▶ EXERCISE PROMPT: Retype the records word for word. Skip every image.

▶ EXERCISE INPUT:

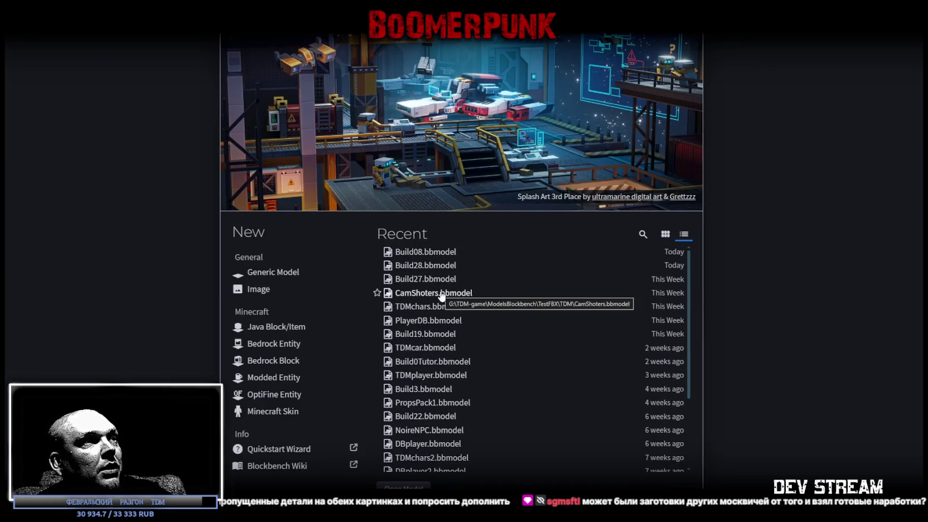
left_click(422, 348)
mouse_move(630, 390)
left_mouse_down()
mouse_move(591, 325)
mouse_move(607, 325)
left_mouse_up()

▶ RESULT BELOW:
left_click(422, 348)
mouse_move(630, 390)
left_mouse_down()
mouse_move(591, 325)
mouse_move(607, 325)
left_mouse_up()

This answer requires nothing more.